Words Fail Me

It is really hard maintaining a professional blog these days, trying to write about the arts after spending the week watching the world go hell all around me. Part of me wants to forget about this site’s ostensible focus and write pages and pages about the seemingly unending stream of horrors we’re all facing, hoping to find just the right words that could help make sense of the issues we’re all facing. Another part of me, however, knows that most of what I’d have to say could be succinctly boiled down to “stop acting like a bunch of lunatics!” And no matter what I say, given the nature of this site, I have to somehow tie it in to theater or the arts, which can require some considerable mental gymnastics on my part.

I thought I’d found a way to discuss the ongoing disaster in Puerto Rico, which began when Hurricane Maria made landfall nearly three weeks ago and still shows no signs of being resolved. As of this writing, almost ninety percent of the island is still without power, and full details of what’s going on are still hard to come by. The death toll is no more than an estimate right now, and seems bound to climb – not that we have any hard facts to go on, since the official FEMA website is being constantly edited to hide the worst aspects of what’s happening. But for all that, the one part of this awful story that I keep coming back to has nothing to do with the physical and personal toll of the storm. Just after Maria struck, a poll came out stating that more than half of Americans didn’t realize that Puerto Rico was a part of America, and that its people are United States citizens. With that in mind, it’s easy to read all sorts of ignorance and sinister intent in things like our president’s towel-throwing behavior during the recovery effort, the delay in helpful legislation (like waiving of the Jones Act), and general indifference towards our fellow Americans. And as soon as I read that statistic, I heard something in the back of my head. If you’re taking time out of your day to read a random actor’s blog in the internet, you’re probably hearing the same thing, brassy melody and all:

Immigrant goes to America

Many hellos in America

Nobody knows in America

Puerto Rico’s in America

You know, from West Side Story, arguably the greatest of all American musicals? Even if you’ve never seen the show or watched the movie, you’ve heard "America" in commercials and cartoon parodies and elementary school band recitals. So here I was, all set to pen a nice jeremiad about how the fact that Puerto Ricans are our fellow Americans is a fact we’ve been exposed to all our lives, that’s been conveniently missed by the people who need to know it the most. I was going to argue that if people somehow managed to miss that lyric and its crucial lesson, and haven’t realized that Puerto Rico’s in America by now, it’s because, for whatever reason, that’s a lesson they don’t want to learn.

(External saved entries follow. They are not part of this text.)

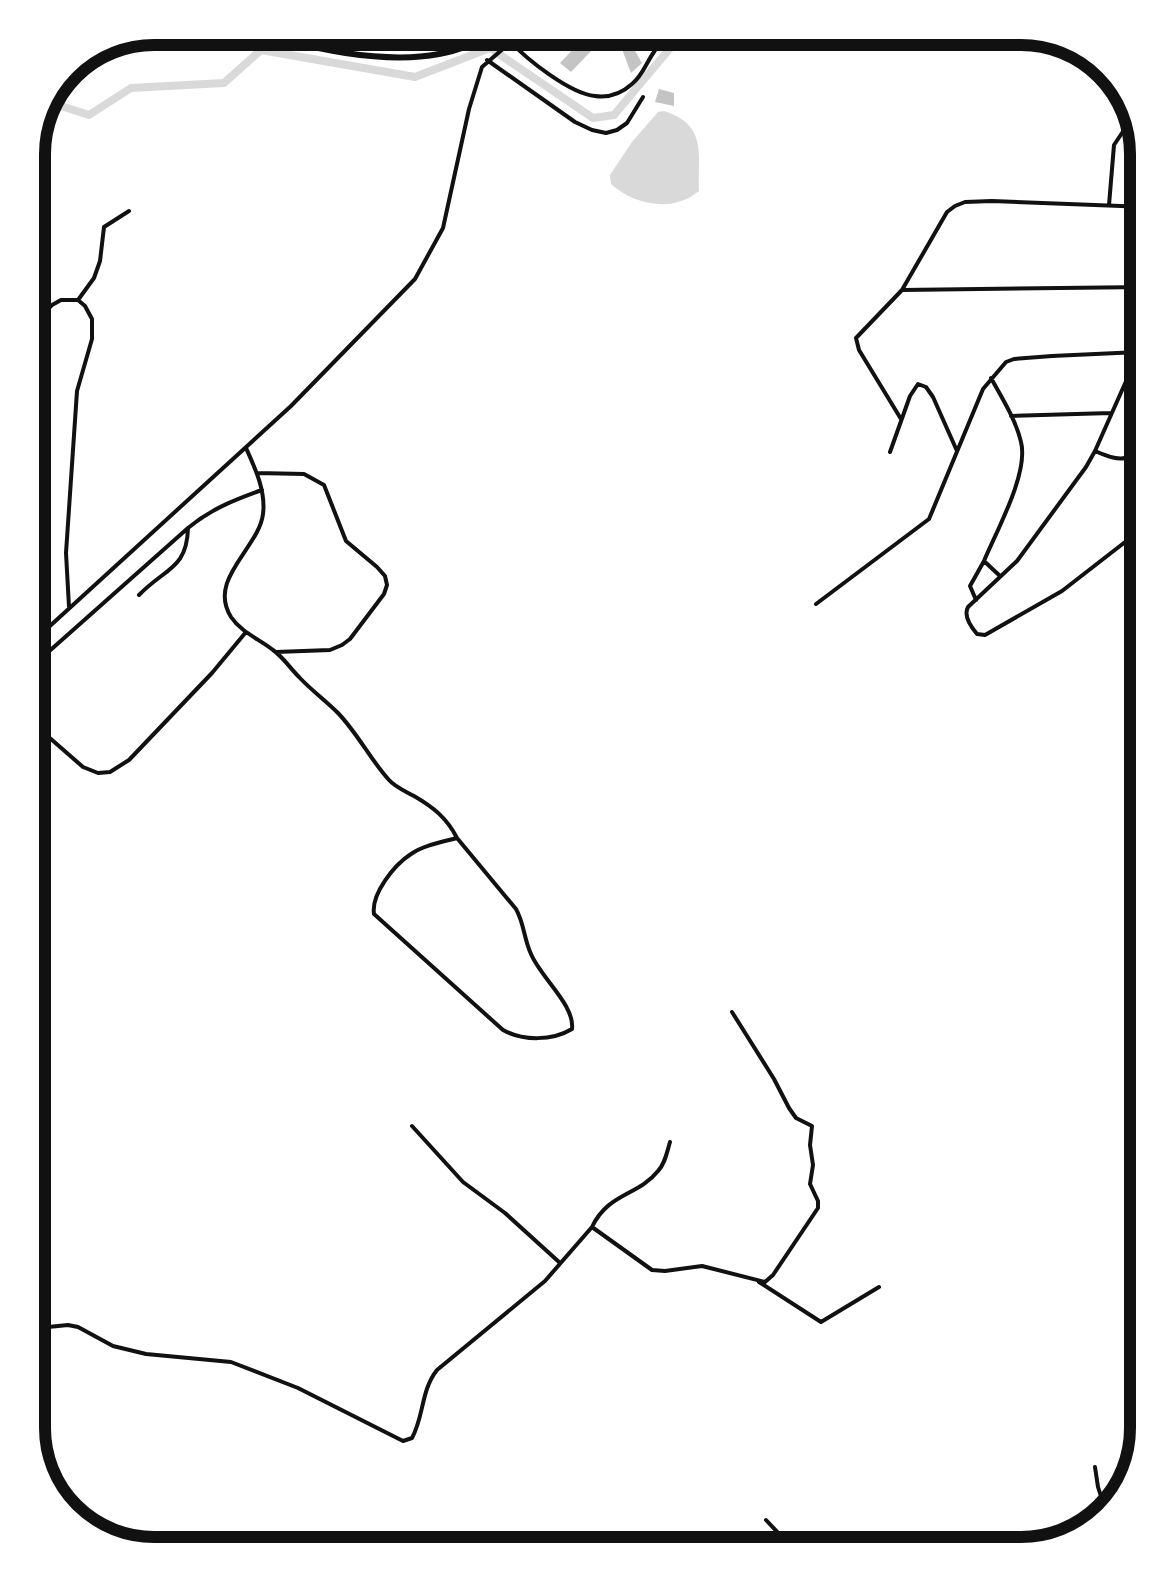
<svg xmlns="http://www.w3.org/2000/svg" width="1175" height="1582" viewBox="0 0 1175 1582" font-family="Quicksand,sans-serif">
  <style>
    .water { fill: #d9d9d9 }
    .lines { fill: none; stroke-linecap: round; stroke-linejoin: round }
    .canal { stroke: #d9d9d9; stroke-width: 8 }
    .building { fill: #c4c4c4 }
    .minor { stroke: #111; stroke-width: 4 }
    .primary { stroke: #111; stroke-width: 6 }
    .rim { fill: none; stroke: #111; stroke-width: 12 }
  </style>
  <rect width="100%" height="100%" fill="#fff"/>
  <path class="water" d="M664,111C707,125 698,152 699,191C694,194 690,198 684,200C661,210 629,201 611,184L610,175L632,142L658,112Z"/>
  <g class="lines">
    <path class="canal" d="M49,102L89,115L131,88L224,83L261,50L415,77L490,48L593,118L614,115L687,28"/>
  </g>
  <path class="building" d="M614,28H622L642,63L631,73Z
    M582,40L592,50L571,72L560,63Z
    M659,89L674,93V106L655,102Z"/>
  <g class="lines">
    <path class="minor" d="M310,28L311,46
      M970,28L975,38L985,42L1093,52
      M510,41C527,60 571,94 595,96C609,98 622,93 632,84C643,75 646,63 654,52C659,43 667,36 674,28
      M487,60L575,122L592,130L606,133L617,130L627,123L643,97
      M1109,205L1114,145L1136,112
      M902,290L1147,287
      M78,300L94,278L100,261L104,227L129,211
      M28,329L52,305L61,300H78L85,306L92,319V339L77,391L66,553L69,607
      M991,378C1002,398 1016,420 1021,442C1029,473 996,532 984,561L1000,576
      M1011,416L1111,413
      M901,419L859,350L856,338L902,290L947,212L955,206L965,202L992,201L1147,207
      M246,448C255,468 266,491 263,514C259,548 207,579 231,617C241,632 259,639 273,650C283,657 290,668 299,677C311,690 326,701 338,713C358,734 370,759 389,780C395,787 405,791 414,796C433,807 447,818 457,838L516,909C524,923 524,939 531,954C541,978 575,1005 572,1029C552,1041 523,1041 503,1030L374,914C371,894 394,865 411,854C424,845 442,842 457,838
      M1095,451C1124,464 1130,461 1147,436
      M890,452L910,396L918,384L926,387L933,397L957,451
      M257,473L304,474L324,485L346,541L377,567L385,576L387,585L384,594L350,639L342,645L330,650L276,652
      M1147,525L1062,591L985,635L977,634C971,627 963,616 968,607L1017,561L1086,467L1095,451L1139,352L1147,338
      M139,595C165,568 187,569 188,528C211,509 234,500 262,490
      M976,600L970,586L984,561
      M816,604L929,519L983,389L1006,362L1014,359L1052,356L1139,352
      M28,646L291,406L415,279L443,228L469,109L482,67L527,28
      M28,670L188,528
      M28,719L83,767L98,773L110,772L129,760L212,673L246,632
      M412,1126L463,1182L505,1213L559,1262
      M592,1227C608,1193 638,1196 658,1171C665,1164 667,1152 670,1142
      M759,1282L821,1322L879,1287
      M28,1329L68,1325L78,1327L113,1346L146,1354L231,1362L298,1388L403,1441L412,1438C424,1416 421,1390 437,1370L545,1281L592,1227L652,1270L665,1271L702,1266L765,1282L773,1275L818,1208V1201L810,1184L813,1165L810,1145L812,1126L796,1118L789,1108L774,1079L732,1012
      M1095,1467L1098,1487L1107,1515
      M766,1520L783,1538L812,1554
      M877,1554C896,1545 909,1548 929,1554
      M984,1554C1002,1538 1013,1533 1034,1551"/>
    <path class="primary" d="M255,28C303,50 387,64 439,54C462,50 485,39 505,28"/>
  </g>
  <path d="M0 0H1175V1582H0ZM154 45H1021A109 109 0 0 1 1130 154V1428A109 109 0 0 1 1021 1537H154A109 109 0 0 1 45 1428V154A109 109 0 0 1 154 45Z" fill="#fff" fill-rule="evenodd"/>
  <path class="rim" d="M154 45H1021A109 109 0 0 1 1130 154V1428A109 109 0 0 1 1021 1537H154A109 109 0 0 1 45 1428V154A109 109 0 0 1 154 45Z"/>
</svg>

But then, as I sat down to write this post, I decided to do some actual research (for once) and look up the full lyrics to America. And…well, here’s the very first words Anita sings in this number:

Puerto Rico . . .
You ugly island . . .
Island of tropic diseases.
Always the hurricanes blowing,
Always the population growing . . .
And the money owing,
And the babies crying,
And the bullets flying.
I like the island Manhattan.
Smoke on your pipe and put that in!

Uncomfortable, right? If you’re like me, you can easily imagine some willfully negligent member of the federal government (hypothetically speaking, of course – can’t imagine who I could be talking about) having those words reverberating in their mind, justifying their indifference. If our current president does indeed have an internal monologue behind his actions, it might very well sound like that. But if that’s the case for folks like that, then they weren't totally ignorant of West Side Story.  They'd heard, and absorbed, the exact same song I did. But they'd conveniently forgot one part – and, I must confess, I’d conveniently forgotten the other.

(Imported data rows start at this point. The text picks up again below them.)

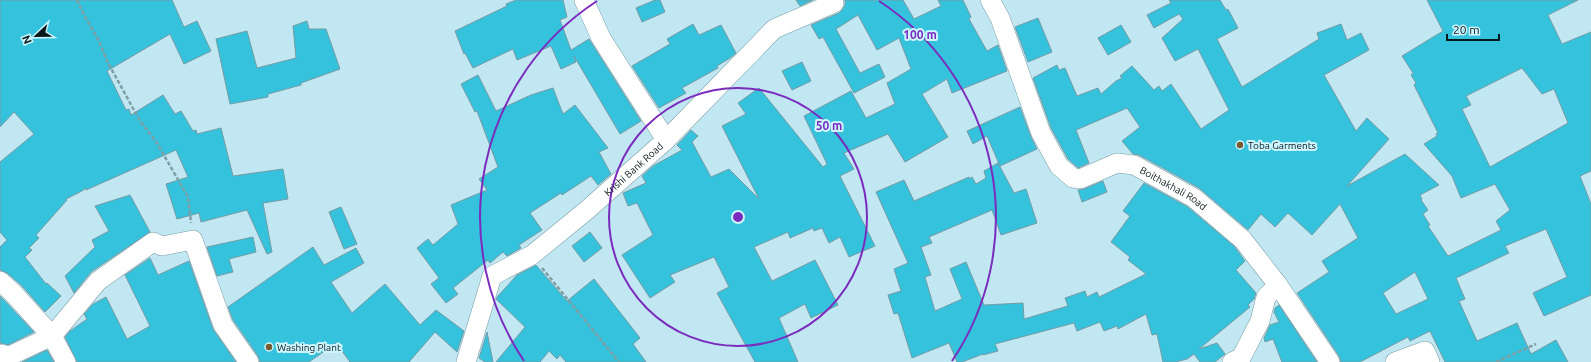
<svg xmlns="http://www.w3.org/2000/svg" width="1591" height="362" font-family="Ubuntu,sans-serif">
<rect width="100%" height="100%" fill="#c1e8f2"/>
<!-- building -->
<g fill="#34c2dd" stroke="#769ba4" fill-rule="evenodd">
<polygon points="0,0 172,0 184,27 197,21 211,51 184,64 170,34 107,71 126,110 129,109 131,115 163,95 175,114 181,111 193,131 196,130 197,134 221,128 233,176 283,169 288,199 263,203 272,252 267,254 247,210 201,222 199,213 177,219 166,184 188,177 176,150 86,190 86,188 82,191 66,199 67,200 36,235 39,238 29,248 32,250 25,257 46,284 47,283 61,296 45,312 21,285 7,273 0,270 0,247 7,240 0,232 0,162 34,134 14,112 0,127"/>
<polygon points="516,0 563,0 567,17 560,20 571,50 589,39 641,121 620,134 574,56 576,62 561,69 551,46 517,60 513,49 473,68 465,53 464,54 455,31 507,6 506,4"/>
<polygon points="655,0 660,0 665,12 642,22 636,8"/>
<polygon points="796,0 813,0 800,6"/>
<polygon points="845,0 903,0 914,19 941,6 938,0 963,0 971,17 969,19 987,51 998,45 1007,71 952,93 947,79 922,94 948,137 905,162 888,134 844,153 854,169 840,176 875,246 849,257 840,237 829,243 822,228 814,231 813,228 790,238 788,232 754,247 772,281 815,260 838,305 811,318 805,304 779,318 798,362 755,362 717,293 729,287 714,257 670,275 675,282 650,298 622,255 653,235 637,203 628,206 623,193 646,183 642,176 653,166 682,150 677,145 691,130 698,136 692,142 711,177 729,169 759,199 722,126 746,114 738,103 759,88 823,167 827,164 804,116 851,91 866,118 895,104 887,83 911,69 899,38 877,50 858,15 836,29 860,73 879,64 885,77 854,93 823,37 819,39 811,25 839,13 843,9 845,5"/>
<path d="M 1169,0 L 1220,0 L 1226,10 L 1228,9 L 1238,28 L 1217,39 L 1242,87 L 1319,39 L 1317,33 L 1341,24 L 1347,40 L 1361,33 L 1369,50 L 1324,75 L 1356,131 L 1367,118 L 1389,139 L 1347,186 L 1405,154 L 1439,185 L 1420,195 L 1422,199 L 1421,200 L 1428,210 L 1423,214 L 1430,225 L 1428,226 L 1448,256 L 1501,230 L 1496,221 L 1510,210 L 1495,184 L 1461,198 L 1452,176 L 1424,144 L 1437,136 L 1436,134 L 1438,133 L 1414,85 L 1416,83 L 1411,75 L 1413,73 L 1402,56 L 1443,31 L 1427,0 L 1578,0 L 1548,15 L 1562,44 L 1591,32 L 1591,171 L 1580,176 L 1591,204 L 1591,295 L 1544,316 L 1533,293 L 1567,277 L 1546,229 L 1505,246 L 1509,253 L 1456,278 L 1465,299 L 1459,301 L 1477,341 L 1517,323 L 1531,354 L 1556,340 L 1568,362 L 1445,362 L 1430,331 L 1410,341 L 1408,337 L 1360,362 L 1341,362 L 1339,356 L 1297,293 L 1329,272 L 1322,261 L 1358,238 L 1340,204 L 1312,235 L 1288,213 L 1275,227 L 1261,214 L 1248,230 L 1199,188 L 1139,155 L 1133,154 L 1122,141 L 1140,127 L 1127,108 L 1076,130 L 1089,163 L 1078,168 L 1068,159 L 1051,128 L 1033,78 L 1057,65 L 1059,70 L 1065,68 L 1077,96 L 1098,88 L 1101,94 L 1116,81 L 1122,78 L 1120,76 L 1132,66 L 1154,90 L 1159,86 L 1162,91 L 1171,84 L 1201,129 L 1229,110 L 1198,49 L 1175,61 L 1162,38 L 1183,19 L 1179,14 L 1154,28 L 1147,15 L 1171,3 ZM 1522,68 L 1542,94 L 1554,89 L 1568,123 L 1490,167 L 1462,109 L 1471,105 L 1466,96 ZM 1415,272 L 1428,299 L 1396,314 L 1383,293 Z"/>
<polygon points="1038,18 1052,52 1028,62 1015,27"/>
<polygon points="307,21 309,29 326,29 340,69 301,83 301,85 268,94 268,97 230,104 216,39 247,31 257,68 296,58 293,26"/>
<polygon points="693,24 699,35 721,25 736,53 730,58 717,66 718,68 682,88 686,93 659,108 632,66 670,44 667,39"/>
<polygon points="1121,25 1131,42 1108,55 1098,38"/>
<polygon points="802,62 811,81 792,90 782,71"/>
<polygon points="478,75 496,111 531,95 553,88 563,114 575,105 608,148 599,152 611,174 598,185 591,176 562,195 561,193 530,213 542,230 519,245 521,248 507,256 503,252 490,263 488,260 453,288 458,294 446,303 431,284 439,278 417,248 428,239 433,245 458,224 451,205 487,190 479,179 498,167 477,111 475,112 461,84"/>
<polygon points="1020,107 1031,137 1037,149 1000,166 987,136 973,144 967,131"/>
<polygon points="998,163 1014,193 1026,189 1037,223 1001,235 992,210 929,237 932,243 921,247 931,275 925,277 935,311 962,299 950,269 966,262 984,305 1023,303 1024,319 1068,306 1065,298 1085,291 1087,297 1097,292 1099,297 1146,274 1128,260 1130,257 1111,242 1130,216 1123,211 1144,183 1188,207 1234,246 1245,261 1236,270 1256,293 1254,299 1248,305 1250,307 1199,349 1217,343 1225,354 1215,362 1200,362 1194,354 1187,359 1175,362 1163,362 1157,334 1152,335 1146,314 1118,329 1117,326 1104,331 1100,322 1077,331 1074,323 995,344 998,351 983,355 983,354 962,362 957,362 949,343 912,358 898,313 894,314 888,295 901,291 894,269 908,263 876,192 904,180 914,201 969,177 969,179 972,177 976,184 986,178 984,171"/>
<polygon points="1103,181 1107,192 1082,202 1078,190 1084,189"/>
<polygon points="130,195 150,232 91,272 74,293 65,276 95,247 92,240 109,231 95,206"/>
<polygon points="341,207 357,244 344,249 329,212"/>
<polygon points="590,232 602,248 584,262 572,246"/>
<polygon points="253,237 256,252 229,259 233,272 217,276 207,247"/>
<polygon points="313,247 324,265 356,248 364,263 331,282 352,313 385,284 420,325 436,310 464,331 457,352 435,332 409,362 350,362 336,343 309,362 260,362 258,356 233,320 228,307"/>
<polygon points="150,258 158,275 189,261 213,329 236,362 77,362 65,337 70,331 87,319 84,314 93,304 106,297 127,339 150,326 125,275"/>
<polygon points="536,265 567,301 594,279 640,338 633,344 646,362 566,362 560,355 557,359 549,351 540,362 496,362 525,327 496,299 498,296 517,275"/>
<polygon points="0,296 5,301 34,332 8,345 0,343"/>
<polygon points="1279,305 1317,362 1282,362 1273,339 1265,342 1264,338 1270,325 1279,322 1274,312 1275,308"/>
<polygon points="487,332 493,362 485,362 479,358"/>
<polygon points="47,350 54,362 22,362"/>
</g>
<g fill="none" stroke-linecap="round" stroke-linejoin="round">
<!-- street casing -->
<g stroke="#789da6" stroke-width="20">
<g id="street">
<polyline points="584,0 601,38 666,140"/>
<path id="s1" d="M 990,0 L 1000,18 L 1041,133 L 1059,166 L 1073,178 L 1080,179 L 1117,163 L 1134,165 L 1194,198 L 1243,240 L 1278,285 L 1330,362"/>
<polyline points="0,281 13,293 52,336 7,357 2,354 0,355"/>
<polyline points="66,362 52,336 98,281 153,242 162,246 193,240 223,325 249,362"/>
<path id="s2" d="M 466,362 L 492,276 L 532,255 L 587,210 L 666,140 L 774,29 L 834,3 L 833,0"/>
<polyline points="1232,362 1241,358 1260,321 1266,297 1278,285"/>
<polyline points="1395,362 1425,351 1430,362"/>
</g>
</g>
<!-- path -->
<g stroke="#7f9ea5" stroke-width="2.5" stroke-dasharray="4 2" stroke-linecap="butt">
<polyline points="77,0 84,15 98,39 108,63 140,121 157,143 188,197 191,223"/>
<polyline points="542,268 619,362"/>
<polyline points="1496,362 1536,344"/>
</g>
<!-- street -->
<use href="#street" stroke="#fff" stroke-width="19"/>
</g>
<!-- distance rings -->
<g fill="none" stroke="#7b2cbf" stroke-width="2">
<circle cx="738" cy="217" r="129"/>
<path d="M524 361A258 258 0 0 1 597 1M879 1A258 258 0 0 1 952 361"/>
</g>
<!-- markers -->
<g fill="#79592f" stroke="#cef6ff" stroke-width="1.5">
<circle cx="1240" cy="145" r="4"/>
<circle cx="269" cy="347" r="4"/>
</g>
<g text-anchor="middle" dominant-baseline="central" stroke-width="4" stroke-linejoin="round" paint-order="stroke">
<!-- poi labels -->
<g font-size="10" fill="#09181b" stroke="#cef6ff" text-anchor="start">
<text x="1248" y="145">Toba Garments</text>
<text x="277" y="347">Washing Plant</text>
</g>
<!-- street labels -->
<g font-size="10" fill="#09181b" stroke="#cef6ff">
<text stroke="none"><textPath href="#s2" startOffset="268">Krishi Bank Road</textPath></text>
<text stroke="none"><textPath href="#s1" startOffset="309">Boithakhali Road</textPath></text>
</g>
</g>
<circle cx="738" cy="217" r="6" fill="#7b2cbf" stroke="#cef6ff" stroke-width="2"/>
<g font-size="12" text-anchor="middle" font-weight="bold" fill="#7b2cbf" stroke="#cef6ff" stroke-width="4" stroke-linejoin="round" paint-order="stroke">
<text x="920" y="39">100 m</text>
<text x="829" y="130">50 m</text>
</g>
<!-- north arrow -->
<g transform="translate(36 36) rotate(248)" stroke="#cef6ff" stroke-width="3" paint-order="stroke">
<path d="M0-3L7 15L0 10L-7 15Z" fill="#09181b"/>
<text y="-6" font-size="11" font-weight="bold" text-anchor="middle" fill="#09181b">N</text>
</g>
<!-- scale -->
<path d="M1447 34v6h52v-6" fill="none" stroke="#09181b" stroke-width="2"/>
<text x="1453" y="34" font-size="12" fill="#09181b" stroke="#cef6ff" stroke-width="3" paint-order="stroke">20 m</text>
</svg>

Obviously, when Bernstein and Sondheim wrote "America," they meant for it to contain the full range of the immigrant experience. That’s why the song’s the landmark that it is (that and some clever things it does with rhythm). And what’s depressing is that, despite all of their efforts, we all refuse to acknowledge that full range. We cherry pick the parts we want, and fashion our own half-baked and off-topic arguments out of them, mostly to justify our own prejudices.

So I discarded the angry rant I was planning to write, and wrote this instead. And gave twenty dollars to the Habitat for Humanity initiative that will be focusing on Puerto Rico. Because oftentimes, galling though it is for a writer to admit, actions do speak louder than words.